HYDERABAD: Move over ‘earn more, spend less,’ adage. Turns out, the more you spend, the healthier the country’s economy will be.
Latest data released by the Central Statistics Office on Monday shows that household spend accounts for more than half of the country’s Gross Domestic Product (GDP). The rest comprises private investment spending, government spending, value of exports minus imports.
Though households are spending big, the pace of growth in the first quarter of the current fiscal fell lower than the corresponding last quarter and marginally higher than the previous year.

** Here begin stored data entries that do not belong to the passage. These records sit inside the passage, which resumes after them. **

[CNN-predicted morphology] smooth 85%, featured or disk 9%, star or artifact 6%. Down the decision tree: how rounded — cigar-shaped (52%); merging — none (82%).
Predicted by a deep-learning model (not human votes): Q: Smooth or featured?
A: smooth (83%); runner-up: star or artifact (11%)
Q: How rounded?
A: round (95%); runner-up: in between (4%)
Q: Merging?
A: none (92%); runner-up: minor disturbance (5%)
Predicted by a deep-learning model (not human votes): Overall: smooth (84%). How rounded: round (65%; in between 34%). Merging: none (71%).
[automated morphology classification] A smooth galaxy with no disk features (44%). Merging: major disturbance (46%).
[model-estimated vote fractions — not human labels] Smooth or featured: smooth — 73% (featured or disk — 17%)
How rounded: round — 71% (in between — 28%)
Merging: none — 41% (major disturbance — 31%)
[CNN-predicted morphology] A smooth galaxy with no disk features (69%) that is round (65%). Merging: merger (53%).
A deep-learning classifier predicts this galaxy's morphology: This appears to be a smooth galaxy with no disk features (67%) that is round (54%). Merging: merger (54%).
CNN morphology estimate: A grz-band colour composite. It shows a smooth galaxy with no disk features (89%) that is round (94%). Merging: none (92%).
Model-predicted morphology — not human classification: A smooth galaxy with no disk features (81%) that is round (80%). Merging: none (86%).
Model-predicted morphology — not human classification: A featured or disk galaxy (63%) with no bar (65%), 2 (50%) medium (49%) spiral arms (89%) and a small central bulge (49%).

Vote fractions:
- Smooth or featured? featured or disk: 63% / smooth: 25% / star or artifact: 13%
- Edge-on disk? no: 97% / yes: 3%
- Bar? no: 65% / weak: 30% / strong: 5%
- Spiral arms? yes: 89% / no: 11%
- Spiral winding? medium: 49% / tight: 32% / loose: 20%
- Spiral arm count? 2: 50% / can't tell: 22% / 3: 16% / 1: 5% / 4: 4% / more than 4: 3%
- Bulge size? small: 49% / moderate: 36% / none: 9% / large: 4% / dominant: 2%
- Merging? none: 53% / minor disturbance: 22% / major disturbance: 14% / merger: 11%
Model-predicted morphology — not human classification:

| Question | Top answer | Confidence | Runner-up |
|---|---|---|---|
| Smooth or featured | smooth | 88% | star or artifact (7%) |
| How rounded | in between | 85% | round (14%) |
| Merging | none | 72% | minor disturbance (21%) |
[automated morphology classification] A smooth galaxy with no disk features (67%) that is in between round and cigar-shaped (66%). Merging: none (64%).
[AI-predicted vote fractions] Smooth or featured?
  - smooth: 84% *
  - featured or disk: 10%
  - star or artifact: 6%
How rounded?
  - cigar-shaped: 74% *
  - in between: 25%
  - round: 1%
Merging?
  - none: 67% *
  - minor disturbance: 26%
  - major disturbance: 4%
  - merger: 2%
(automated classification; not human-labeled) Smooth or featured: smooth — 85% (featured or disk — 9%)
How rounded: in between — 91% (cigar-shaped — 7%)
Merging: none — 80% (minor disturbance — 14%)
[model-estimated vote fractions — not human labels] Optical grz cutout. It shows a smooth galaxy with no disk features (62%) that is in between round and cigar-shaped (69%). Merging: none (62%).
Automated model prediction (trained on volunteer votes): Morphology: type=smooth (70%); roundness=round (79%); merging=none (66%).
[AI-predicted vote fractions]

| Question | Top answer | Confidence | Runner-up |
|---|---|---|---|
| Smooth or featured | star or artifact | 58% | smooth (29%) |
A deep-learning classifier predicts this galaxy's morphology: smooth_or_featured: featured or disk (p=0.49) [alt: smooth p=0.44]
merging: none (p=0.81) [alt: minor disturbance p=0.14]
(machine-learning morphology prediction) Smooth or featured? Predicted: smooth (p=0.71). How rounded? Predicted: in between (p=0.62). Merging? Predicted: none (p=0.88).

“Private consumption continues to remain less than 60 per cent of the GDP suggesting low aggregate demand conditions,” said Debopam Chaudhuri, chief economist and vice president, ZyFin Research. Higher consumption leads to even higher production of goods and services, thus keeping the economy fit and healthy. Unlike an export-led Chinese economy, India is dependent on domestic consumption. So the more we spend, the more we grow. Now that the GDP has grown slower than anticipated, it may put pressure on RBI to cut rates and spur consumer spending.
In the agriculture sector, rice, wheat, coarse cereals and pulses output posted de-growth during the rabi season, which ended in June, while in commercial crops, oilseeds production fell significantly. It was one of the reasons why July retail inflation was high and there could be a spillover effect in the months to come. During April-June, trade, hospitality, transport and communication sectors fared well.
Within construction, production of cement and steel consumption grew indicating the revival of real estate. But private investments saw a marginal dip and continue to be on a fragile footing. According to Crisil, high consumption growth will improve capacity utilization and revive private investment.